37. The hypersonic air-breathing engine of claim 36, wherein the heat exchanger comprises a coolant, and at least a portion of the coolant exchanges thermal energy with the intake cone prior to entering the nanoparticle chamber.

38. The hypersonic air-breathing engine of claim 37, wherein the coolant comprises hydrogen.

39. The hypersonic air-breathing engine of any of claims 29 through 38, wherein the nanoparticles comprise boron or boron based nanoparticles.

40. The hypersonic air-breathing engine of any of claims 29 through 39, wherein the nanoparticles comprise aluminium nanoparticles.

41. The hypersonic air-breathing engine of any of claims 29 through 40, wherein the nanoparticles are combusted in the combustion chamber after being ejected into the air passage.

42. A method of cooling air in an air-breathing engine, the air-breathing engine comprising a combustion chamber disposed in an air passage, and a heat exchanger in thermal communication with the air passage upstream of the combustion chamber, the method comprising the steps of:
operating the heat exchanger to cool air flowing through the air passage by injecting a flow of nanoparticles from a source of nanoparticles into the air passage.

43. The method of claim 42, wherein the nanoparticles are injected by a nozzle.

44. The method of claim 43, wherein the nozzle comprises multiple nozzles spaced within the air passage.

45. The method of claim 43 or 44, wherein the air-breathing engine further comprises an intake cone disposed in the inlet of the air passage, and the heat exchanger is connected to the intake cone.

46. The method of claim 45, wherein the heat exchanger is in thermal communication with the intake cone.

47. The method of any of claims 42 through 46, wherein the heat exchanger comprises a coolant.

48. The method of claim 47, wherein the coolant of the heat exchanger acts as a carrier for the nanoparticles.

49. The method of claim 47 or 48, wherein the coolant comprises hydrogen.

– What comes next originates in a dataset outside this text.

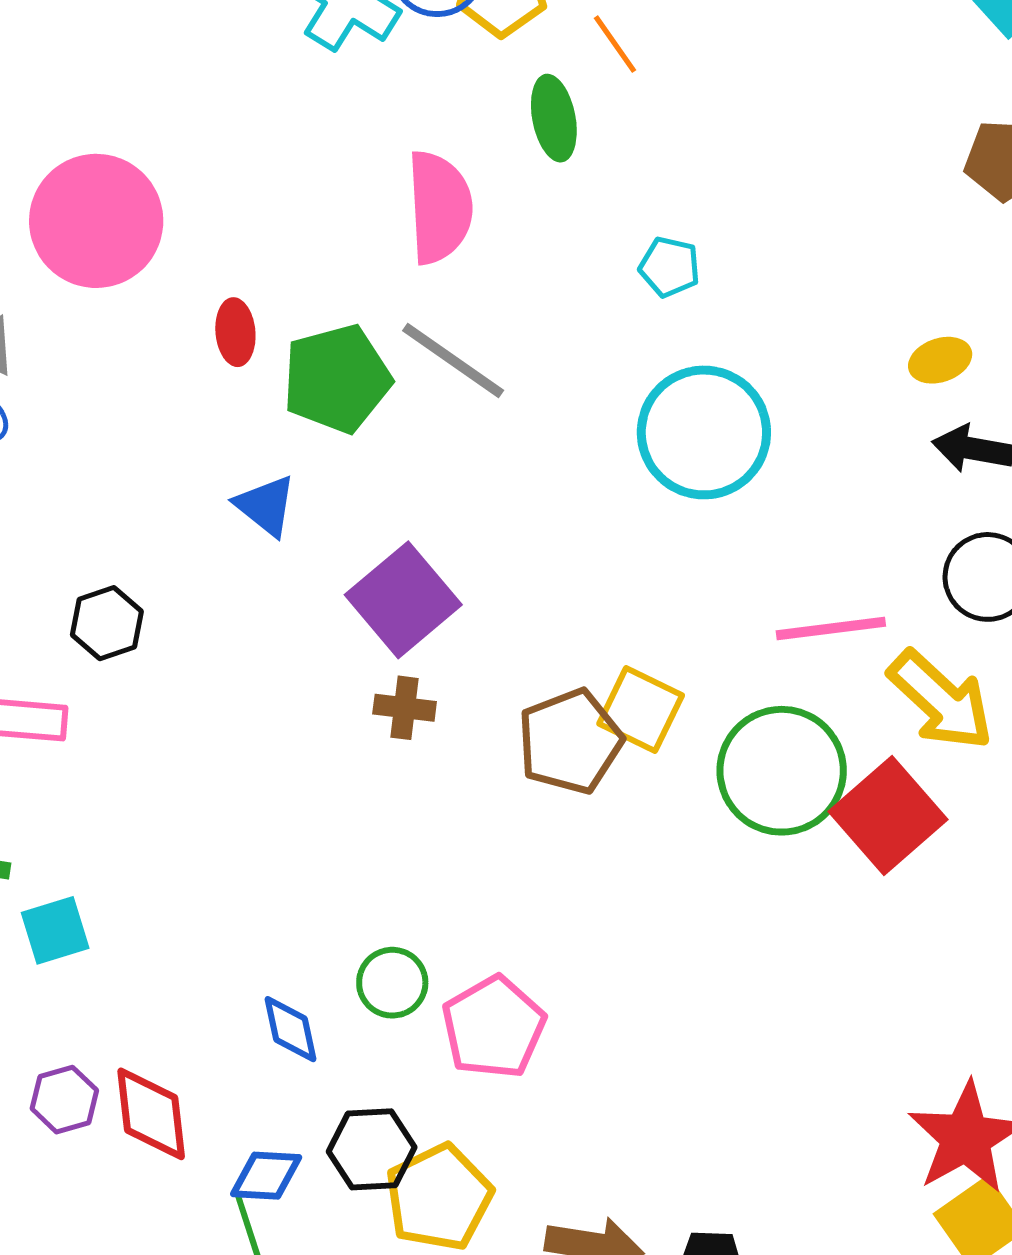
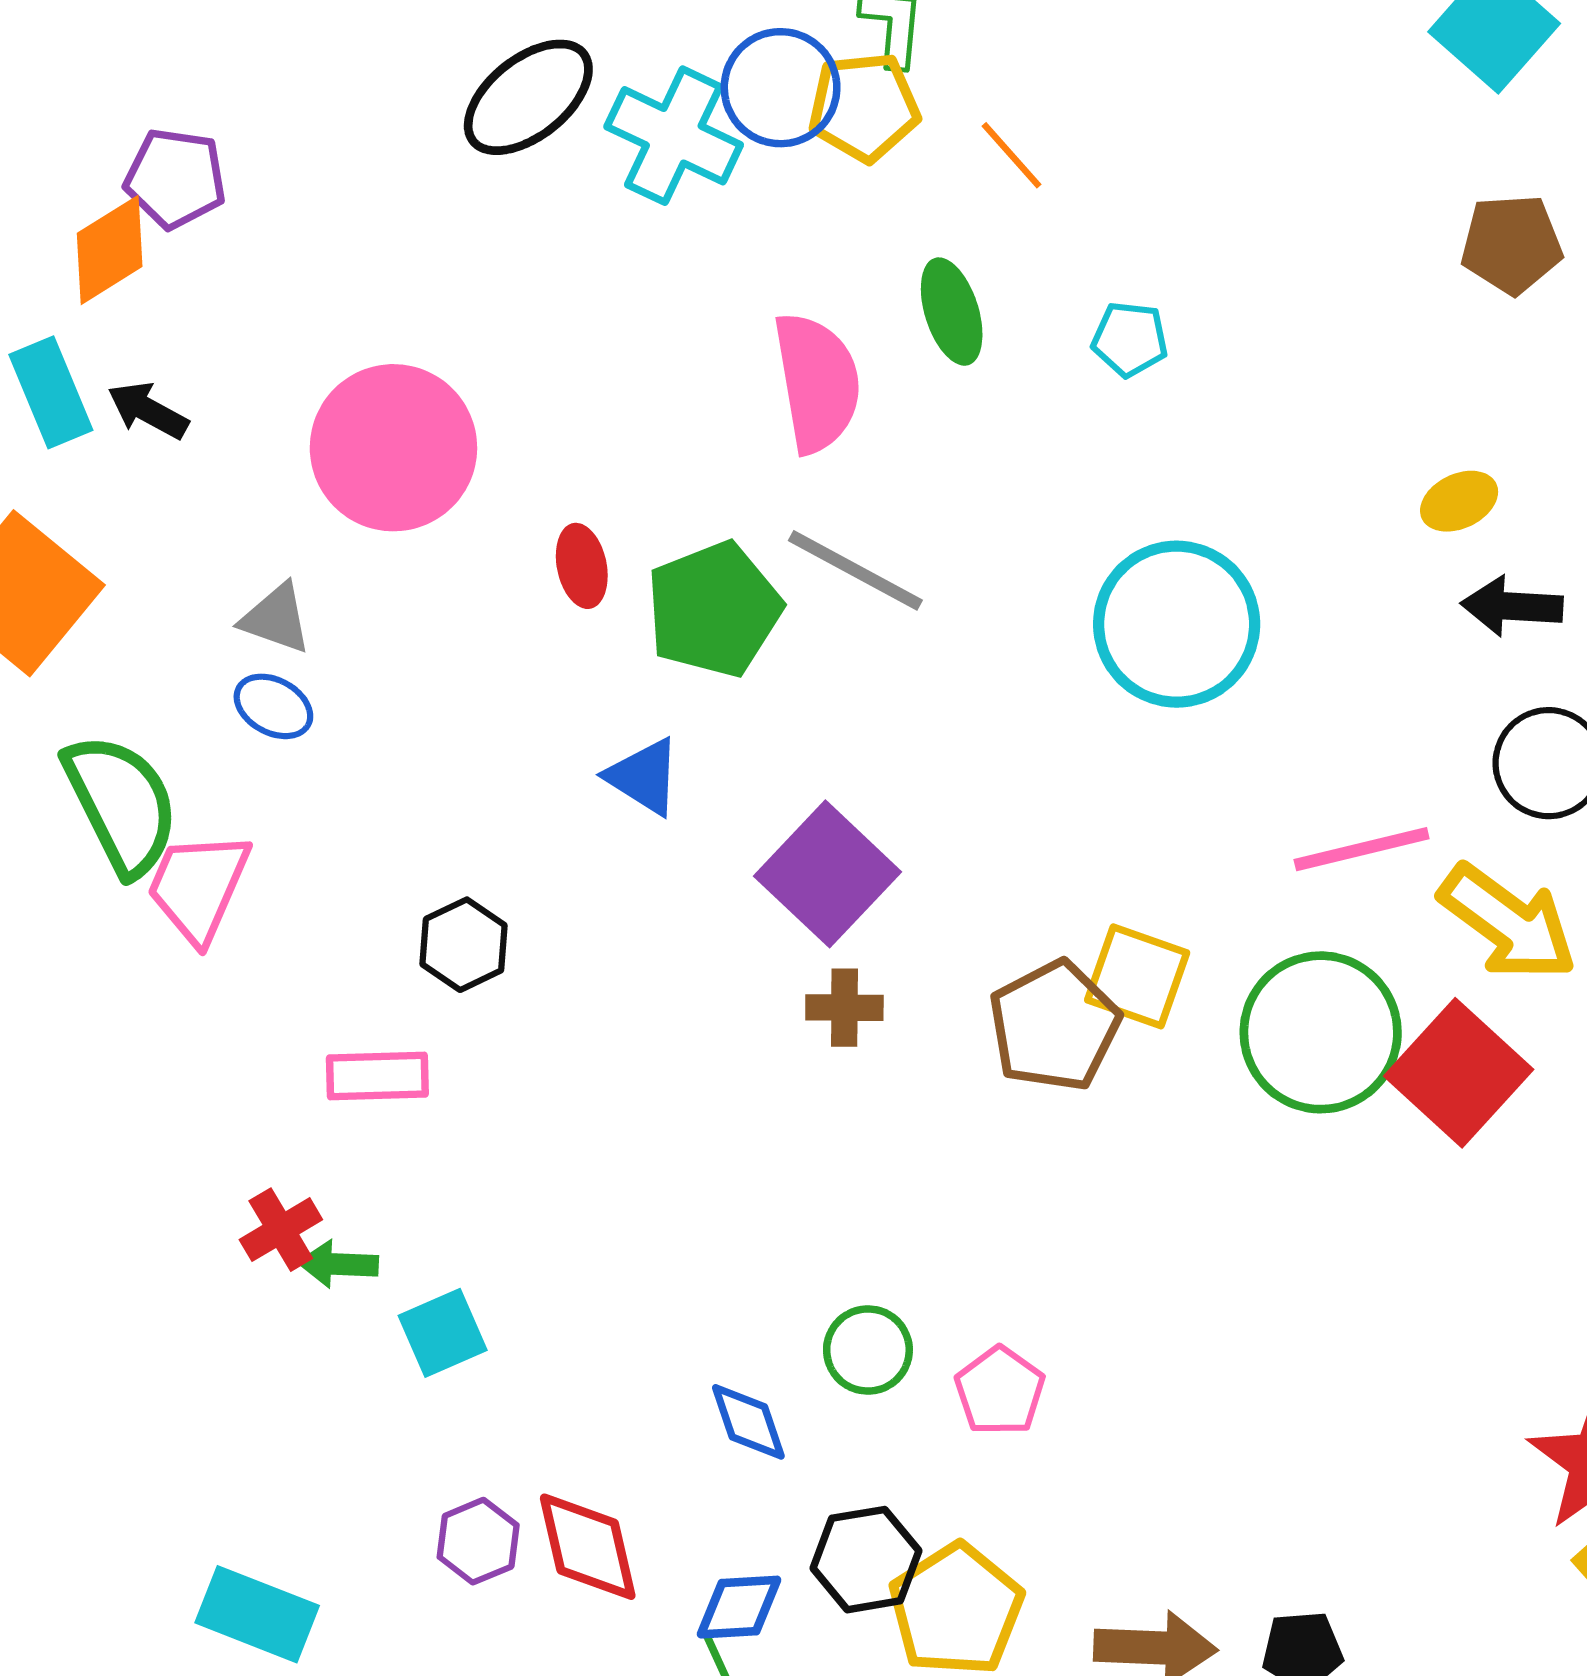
green ellipse: (554, 118) -> (952, 312), moved
cyan pentagon: (670, 267) -> (1130, 339), moved
pink pentagon: (494, 1027) -> (1000, 1391), size x0.7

50. The method of any of claims 45 through 49, wherein the source of nanoparticles is a nanoparticle chamber disposed within the intake cone, and the intake cone comprises the nozzle connected to eject the flow of nanoparticles.

51. The method of claim 50, wherein the heat exchanger comprises a coolant, and at least a portion of the coolant exchanges thermal energy with the cone prior to entering the nanoparticle chamber and propelling the nanoparticles through the nozzle.

52. The method of claim 51, wherein the coolant comprises hydrogen.

53. The method of any of claims 42 through 52, wherein the nanoparticles comprise boron or boron based nanoparticles.

54. The method of any of claims 42 through 53, wherein the nanoparticles comprise aluminium nanoparticles.

55. The method of any of claim 42 through 54, wherein the nanoparticles are combusted in the combustion chamber after being ejected into the air passage.